In order to understand and measure the way we type better, we can add intermediary units between letters and words, such as pairs of letters or triplets of letters. This, I think, makes a lot of sense, since some combination of keys might in general be easier to type than others; the easiest instance being the same letter appearing twice in a row, such as t in letter. Other combinations might be more difficult to type such as x followed by c as in exercise. Here again, we are probably faster and more precise in typing common combinations of letters, such as er than uncommon combinations. Also, triplets of characters or even larger groups could be of significance. For instance, exercise is almost entirely typed by the two middle fingers of the left hand, which might make it more difficult to type than a word, whose letters are easily distributed among the fingers of the left and right hand.
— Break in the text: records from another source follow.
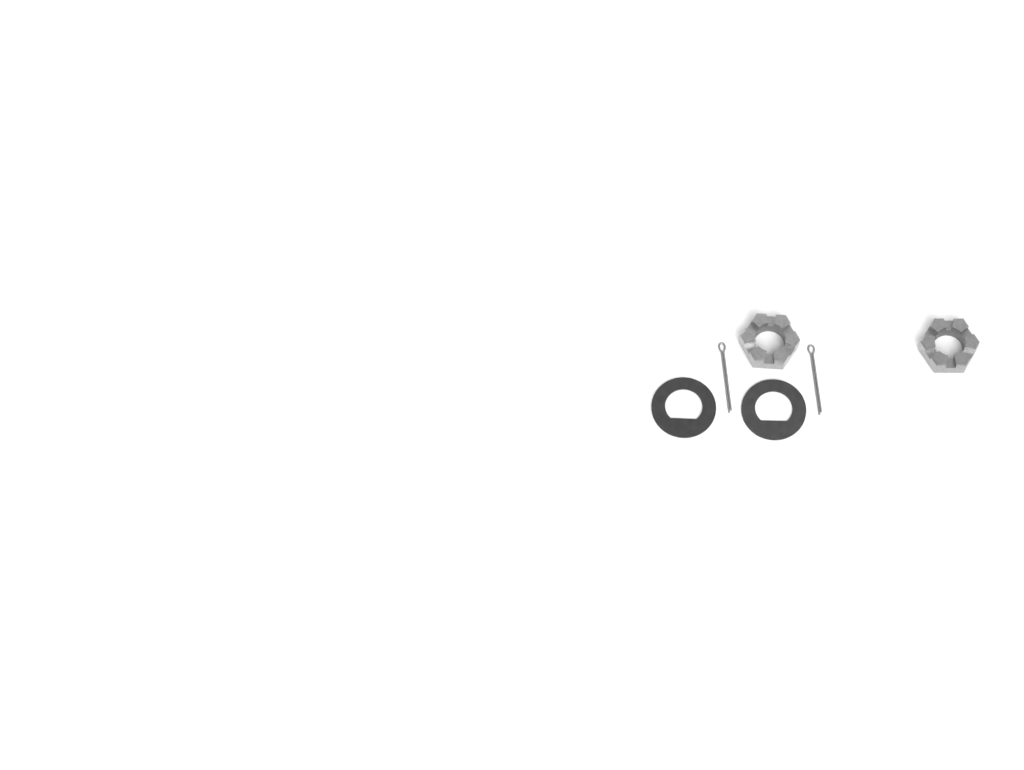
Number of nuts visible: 2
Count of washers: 2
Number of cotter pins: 2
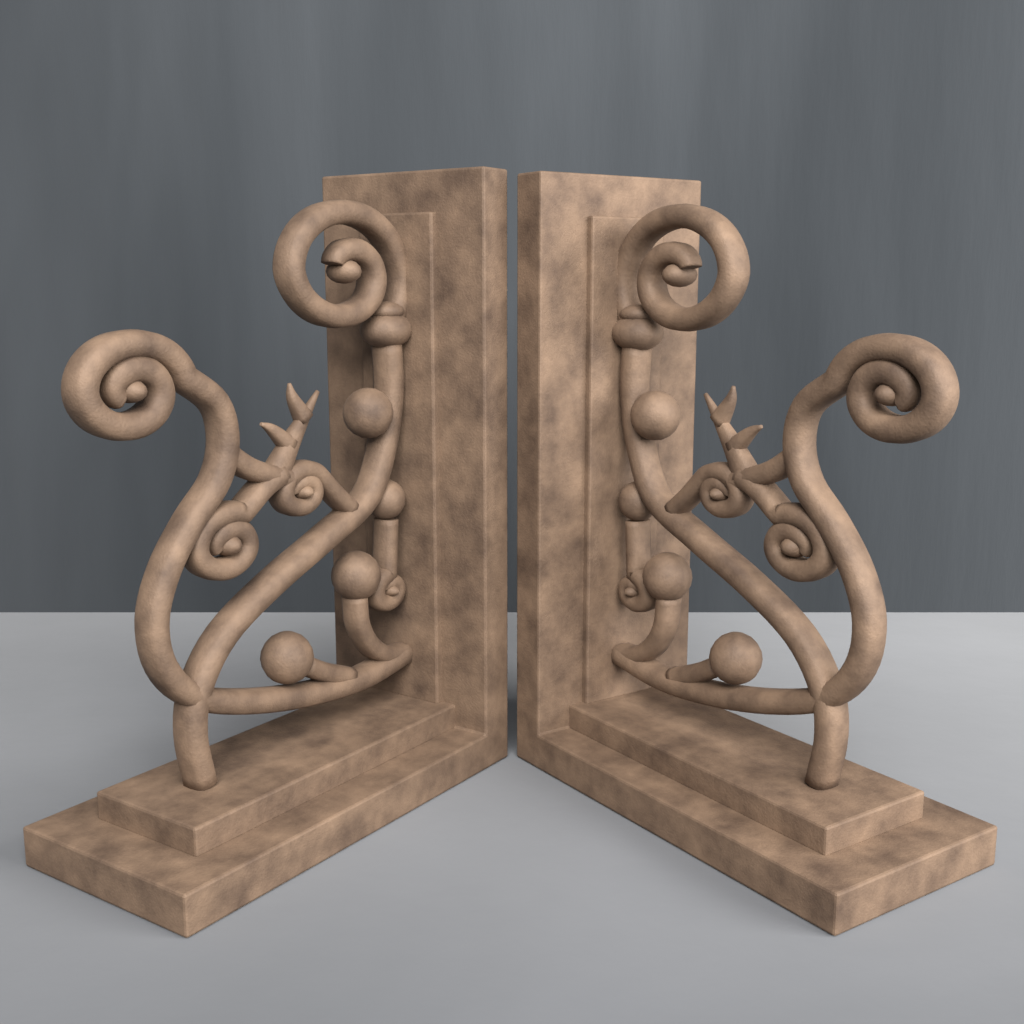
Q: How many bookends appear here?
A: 2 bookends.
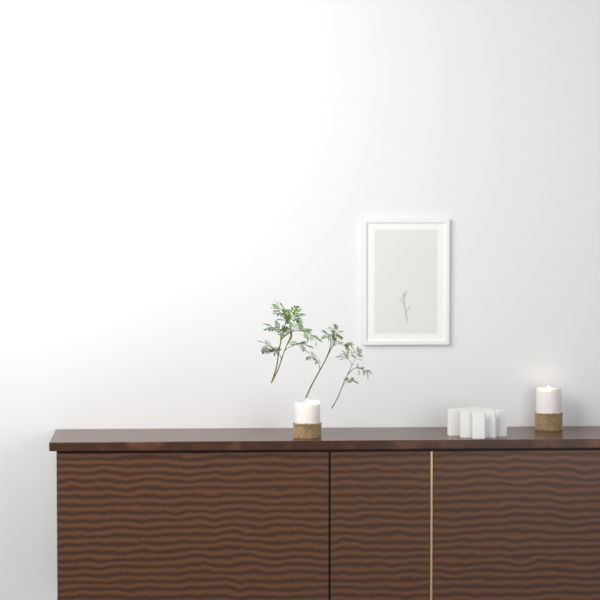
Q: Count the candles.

The various factors discussed above taken together can easily affect the typing speed by 50% or more. That is, one typist can type a text of the same length in half the time if the text is composed of easy to type words rather than hard to type words. So, what would be the ‘real’ typing speed of any one typist? Is it the speed to write an easy, average or hard to type text, or the combination thereof? Also, what influence should the rate of errors have on the typing speed? Should an error reduce the typing speed by the time it takes to undo the error and retype the word? In this scenario, a test could block the completion of a sentence or word, if it is mistyped. Or would it be possible to calculate a penalty for mistyped words in terms of words per minute. And would it be possible to separate between spelling errors and typing errors?
Why are all these questions of importance? One key aspect, in my mind, of training any skill is that it is really difficult to train the skill if you cannot measure your progress. It is not impossible, after all, usually by doing something more we get better at it; it is just so much more effective if we have a good measure of our progress, since we can see if we are training right, and also it is a good motivation to be able to have a clear measure of your progress.
The danger is, of course, that if we measure things in a certain way, we tend to work towards what we are measuring rather than what is actually important for our skill. Therefore, it is of key importance to measure the right thing to assure to be training towards the right thing. Where is the tool that helps me do that?